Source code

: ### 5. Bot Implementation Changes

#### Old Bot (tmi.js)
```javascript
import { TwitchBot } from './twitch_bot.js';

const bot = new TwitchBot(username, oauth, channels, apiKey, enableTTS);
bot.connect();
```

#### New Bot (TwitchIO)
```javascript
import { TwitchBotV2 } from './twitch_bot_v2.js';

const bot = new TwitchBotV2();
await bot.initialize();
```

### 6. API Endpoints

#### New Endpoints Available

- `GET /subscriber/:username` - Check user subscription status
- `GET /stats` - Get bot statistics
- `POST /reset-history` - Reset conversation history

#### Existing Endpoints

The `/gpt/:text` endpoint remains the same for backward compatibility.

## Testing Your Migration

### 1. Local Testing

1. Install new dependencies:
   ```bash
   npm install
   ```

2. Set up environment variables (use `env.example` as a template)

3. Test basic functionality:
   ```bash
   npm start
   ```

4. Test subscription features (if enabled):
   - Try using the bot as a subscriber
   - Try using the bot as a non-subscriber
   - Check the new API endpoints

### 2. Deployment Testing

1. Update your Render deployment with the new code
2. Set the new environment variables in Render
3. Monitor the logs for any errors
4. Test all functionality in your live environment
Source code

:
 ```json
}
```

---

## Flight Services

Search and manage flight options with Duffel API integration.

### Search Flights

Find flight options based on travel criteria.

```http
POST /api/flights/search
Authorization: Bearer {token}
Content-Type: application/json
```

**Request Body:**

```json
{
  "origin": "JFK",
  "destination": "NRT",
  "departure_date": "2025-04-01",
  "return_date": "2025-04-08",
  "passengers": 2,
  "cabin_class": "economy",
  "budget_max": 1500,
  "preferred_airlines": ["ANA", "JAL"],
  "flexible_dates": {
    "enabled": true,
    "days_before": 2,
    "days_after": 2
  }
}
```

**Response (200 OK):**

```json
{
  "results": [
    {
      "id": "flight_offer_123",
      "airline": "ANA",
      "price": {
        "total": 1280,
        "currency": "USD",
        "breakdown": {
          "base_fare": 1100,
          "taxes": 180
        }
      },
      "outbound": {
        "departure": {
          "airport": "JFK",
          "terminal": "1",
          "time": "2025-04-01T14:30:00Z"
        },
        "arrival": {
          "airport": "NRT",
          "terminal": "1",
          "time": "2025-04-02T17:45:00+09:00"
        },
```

..............................

• Task goal
Where the material contains a line with "username", return that line.

• Exercise solution
const bot = new TwitchBot(username, oauth, channels, apiKey, enableTTS);
- `GET /subscriber/:username` - Check user subscription status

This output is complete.